__REQUIRED WORK__:
Pick up the passage on stereo matching cost aggregation right after its last sentence and continue it.

__SOURCE__:
State-of-the-art cost aggregation methods have made great efforts to computer vision, especially in the domain of robotic stereo correspondences. With rapid development of hardware, robot vision tend to process stereoscopic correspondence across multiple scales like human beings. As aforementioned, Yang⁶ proposed an NLCA method based on MST structure. However, the aggregation over a tree structure generated from truncated edge weight will suffer from edge blurring effect since it assumes that disparity smoothens at every point. Due to this reason, appropriate priors must be employed to indicate the potential locations of the depth boundaries. Based on NLCA, Cheng et al.⁸ proposed one cross-tree structure that adopts edge and superpixel priors tackling the false cost aggregation across the depth boundaries. But it only verifies edge and superpixel priors with static paired images, without considering the moving objects in the urban scene. Meanwhile, Pham et al.¹⁰ proposed one similar segment-simple-tree (SST) that is designed for practical driving images.

A common property of cost aggregation is operated at the finest scale of the paired images. Early researchers like Mallot et al.¹¹ proposed that information at CTF scales was processed interactively in the correspondence search of the human stereo vision system. Thus, it is reasonable that cost aggregation should be operated across multiple scales rather than only on the finest scale like conventional methods. The CTF strategy has been widely applied not only in global stereo matching methods such as dynamic programming and semi-global matching, but also in some local methods. Most CTF approaches explicitly process the disparity estimation in the scale space, and make sure the disparity consistency across multi-scales. Zhang et al.⁹ reformulated the CTF strategy, and proposed one CSCA strategy for stereo matching, which built stereo correspondence search across multi-scales and aggregated costs across multi-scales rather than conventional methods at the finest scale. Different from the conventional CTF methods, CSCA builds the cost volume in the scale space and makes sure the consistency across multi-scales. Recently, Ma et al.¹² extended the aforementioned CSCA framework by integrating intra-scale smoothness constraint in stereo matching, which considered the inter-scale consistency of cost volume and intra-scale consistency of neighbors’ cost value respectively.

__DATA SEGMENT__:
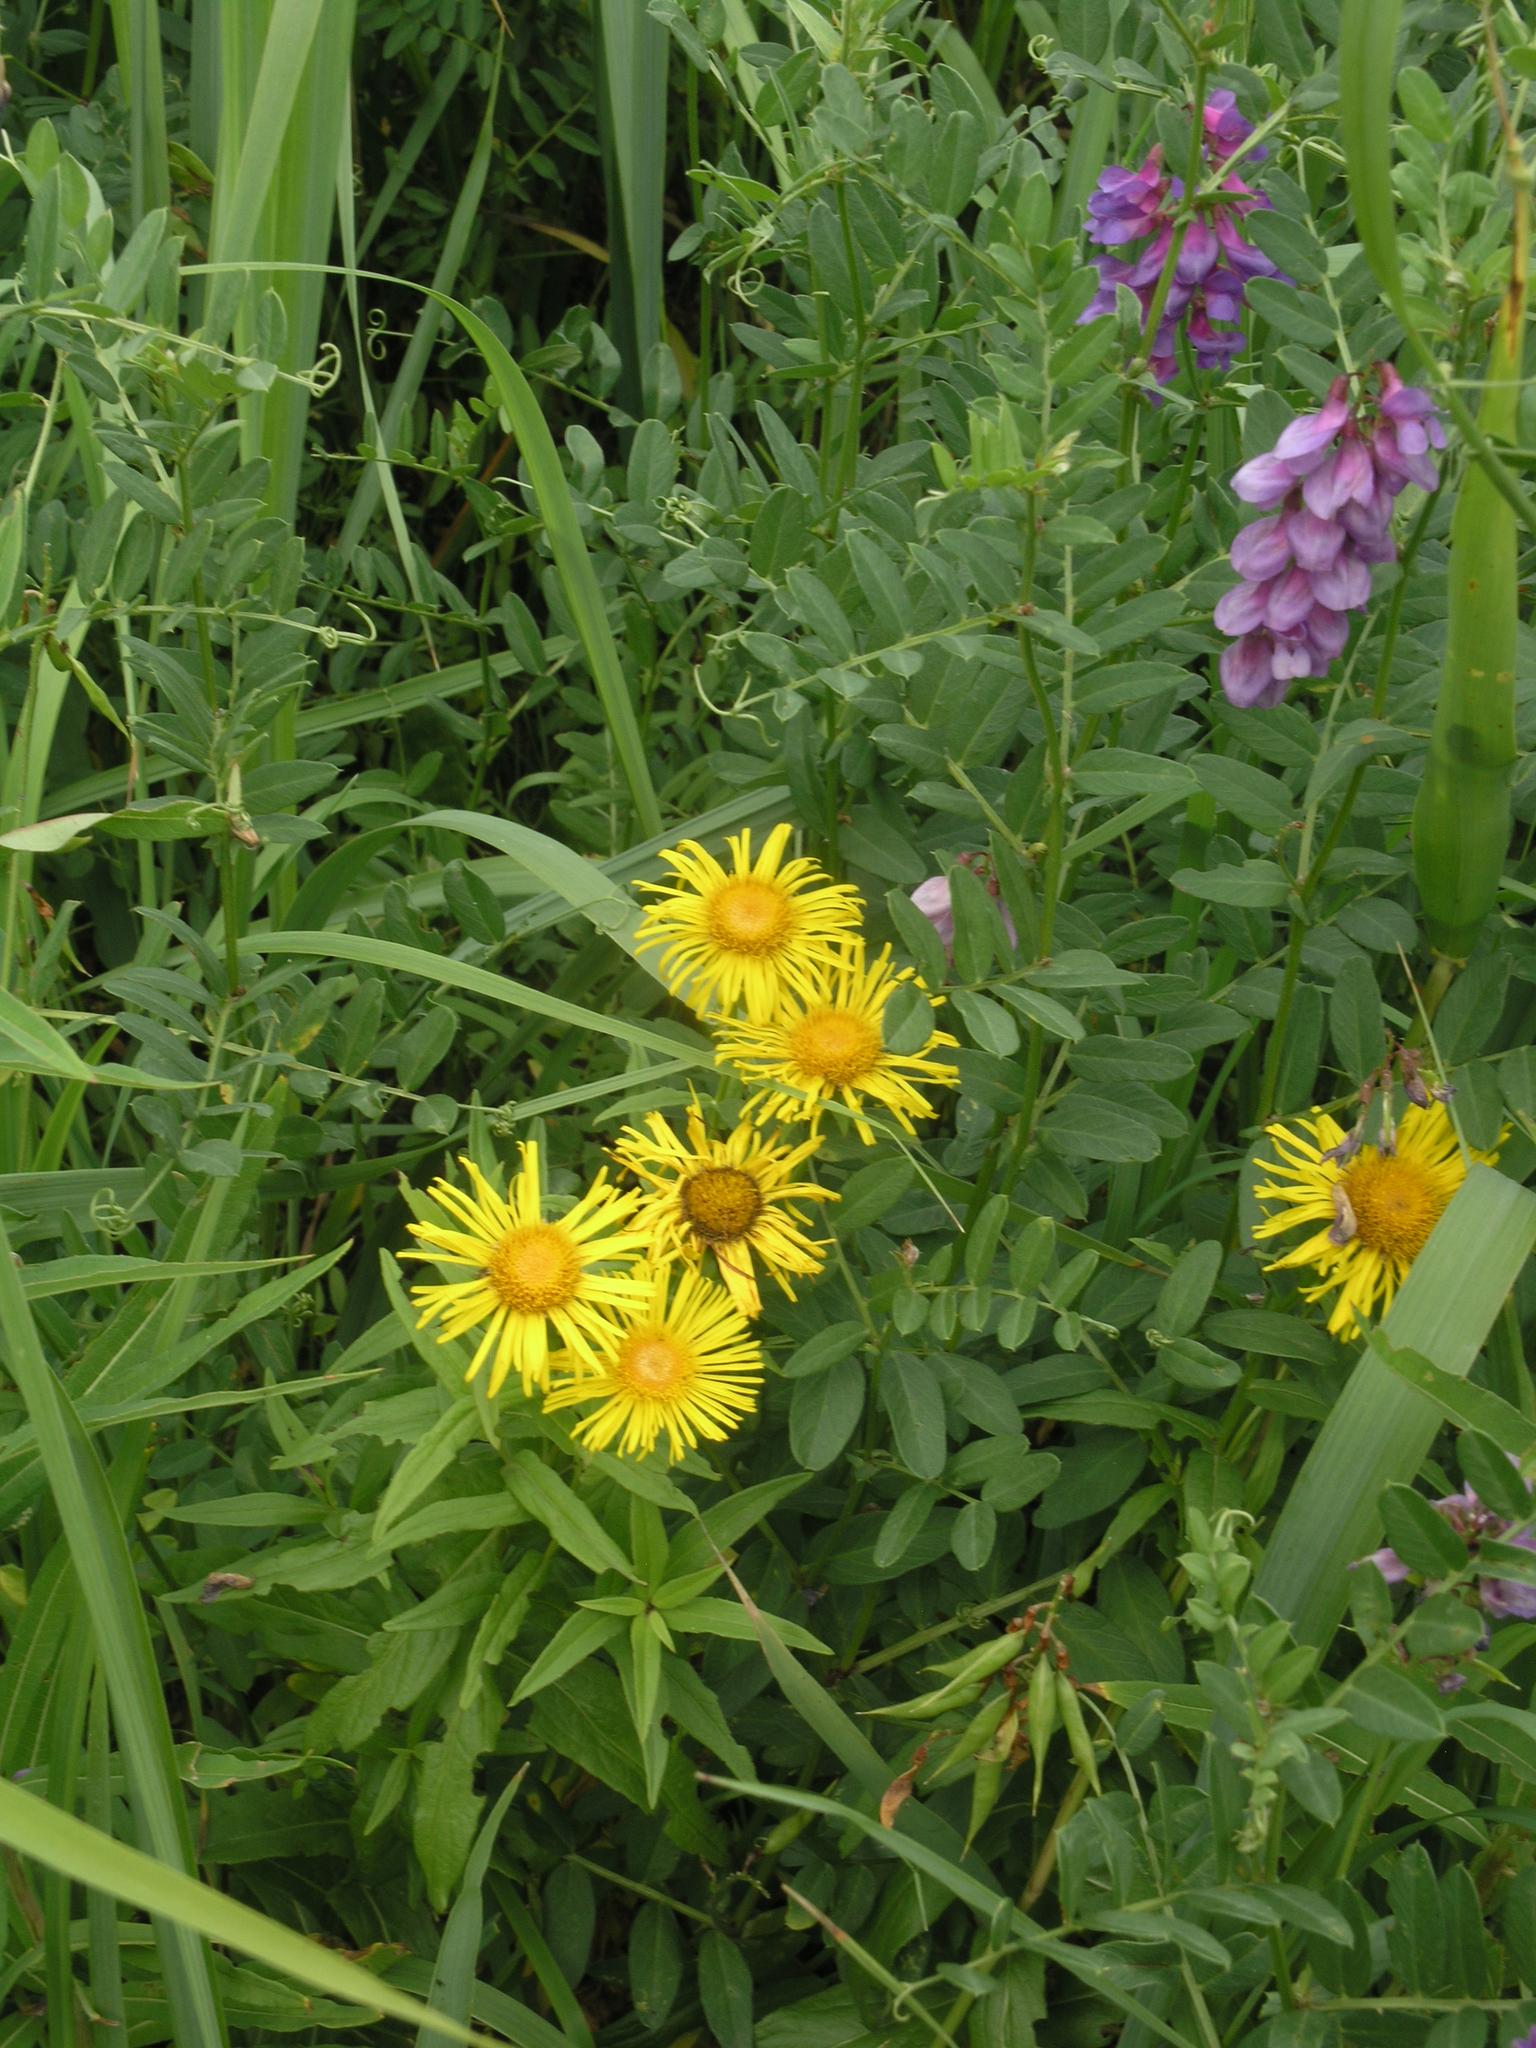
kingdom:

__ANSWER__:
However, there are still some challenging problems for stereo matching. With these challenges, it is important for stereo matching algorithms to overcome those problems and generate an accurate disparity map. In this article, we reform the CSCA framework with adaptive cost aggregation methods at each scale. First, the consistency of cost volume at the adjoining scales could be enforced by a generalized Tikhonov regularizer, following the optimization perspective of Zhang et al. and Ma et al.^9,12 Then, the aforementioned conventional cost aggregation methods are employed to ensure the intra-scale consistency of the cost volume, which can be optimized to generate more robust cost volume and accurate disparity map. Experimental results show that the proposed method performs better than CSCA evaluated both on classic Middlebury and Middlebury 2014 data sets. An extensive comparison, including the KITTI benchmark, also illustrates the better performance of the proposed method than CSCA. The proposed stereo correspondence algorithm achieves competitive performance in terms of both matching accuracy and computational efficiency. The main contributions of this article are twofold:

ensuring one intra-scale smooth consistency with eight-connected neighbors costs;

proposing an adaptive and effective scheme with different aggregation methods for each scale.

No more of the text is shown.